The ceremony, held at American Legion Post 26, was a solemn event as members of the community paid tribute to those who offered the ultimate sacrifice for their country.
Guest speaker Eunice Butts, who served in the U.S. Air Force during the Vietnam War era as well as in the U.S. Air Force Reserves and the Alabama National Guard and is the first African-American woman to move through leadership ranks to become the elected Commander for The American Legion, Department of Florida, shared remarks about God, family, military service and courage. “It takes courage to make it through this world, it takes prayer and courage,” she said.
She encouraged audience members to reflect on who made the chance to live and thrive in this country possible. “The freedoms we enjoy is all on the back of the lives of those soldiers who shed their blood and died for us and also those who made it back home,” she said. “All of our brothers and sisters, we want everyone to know the sacrifices that were made for freedom.”
After her speech, the names of dozens of local veterans who passed away this year were read aloud and after a moment of silence, the list was burned while the sound of “Taps” rang out in the air followed by a 21-gun salute.
Mayor Nate Kilton was reflective as the names were read. “In one aspect it’s sad because there’ve been so many lives that have gone on but it’s very encouraging that there are so many in our community that are serving,” he said.
Kilton is also thankful for the families that stand behind their soldiers. “It’s not just those that are serving, it’s their families too that are making sacrifices,” he said. “We want to make sure they’re honored too.”
Post 26 Commander Carl Brosky also reflected on the sheer number of names that were read during roll call and considered it a statement about Plant City’s patriotic spirit. “I think it shows the number of people in our community that have served, how many veterans there are in this community,” he said. “Plant City has a lot of veterans and a large number of citizens that supports them.”

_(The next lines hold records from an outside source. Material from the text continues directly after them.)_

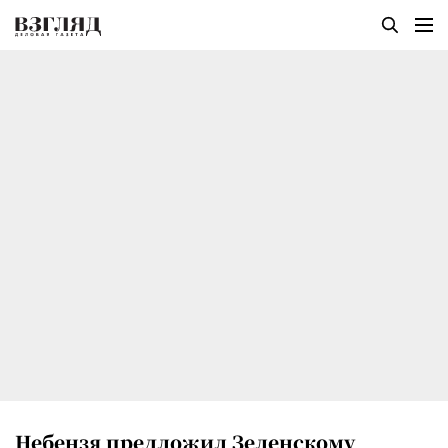
Небензя предложил Зеленскому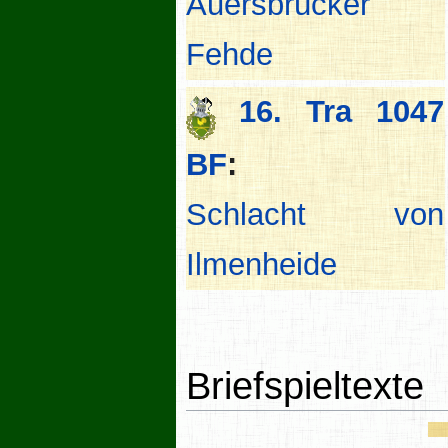
Auersbrücker
Fehde
16. Tra 1047
BF
:
Schlacht von
Ilmenheide
Briefspieltexte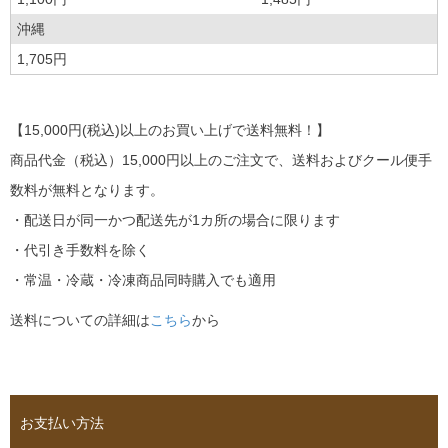
沖縄
1,705円
【15,000円(税込)以上のお買い上げで送料無料！】
商品代金（税込）15,000円以上のご注文で、送料およびクール便手
数料が無料となります。
・配送日が同一かつ配送先が1カ所の場合に限ります
・代引き手数料を除く
・常温・冷蔵・冷凍商品同時購入でも適用
送料についての詳細は
こちら
から
お支払い方法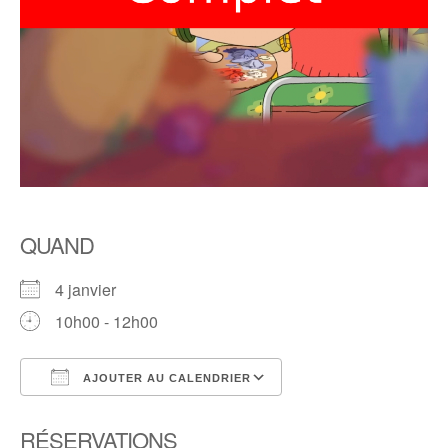
QUAND
4 janvier
10h00 - 12h00
AJOUTER AU CALENDRIER
Télécharger ICS
Calendrier Google
RÉSERVATIONS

Resident and ardent veteran supporter Judy Wise was happy with the event turnout. “It’s just something we all need to do,” said Wise. “We need to stop and realize that freedom is not free and there’s a whole lot of men and women who have paid the ultimate price for this country.”
During the benediction, Post Chaplain Daniel Middlebrooks’ words echoed through the hall. “Bless those that breathe the very air of freedom and may the fire of our devotion light the way of those that come after us,” he prayed.